__TASK DIRECTIONS__: Copy the lines of the data entries below word for word, beginning with the line that contains "Machine learning </a>" and continuing through the end of the data entries.

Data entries

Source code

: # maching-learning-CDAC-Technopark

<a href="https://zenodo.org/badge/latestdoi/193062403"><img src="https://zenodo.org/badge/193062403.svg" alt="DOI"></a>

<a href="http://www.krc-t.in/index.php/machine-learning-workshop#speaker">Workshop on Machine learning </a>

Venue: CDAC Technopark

__RESPONSE TO THIS TASK__:
<a href="http://www.krc-t.in/index.php/machine-learning-workshop#speaker">Workshop on Machine learning </a>

Venue: CDAC Technopark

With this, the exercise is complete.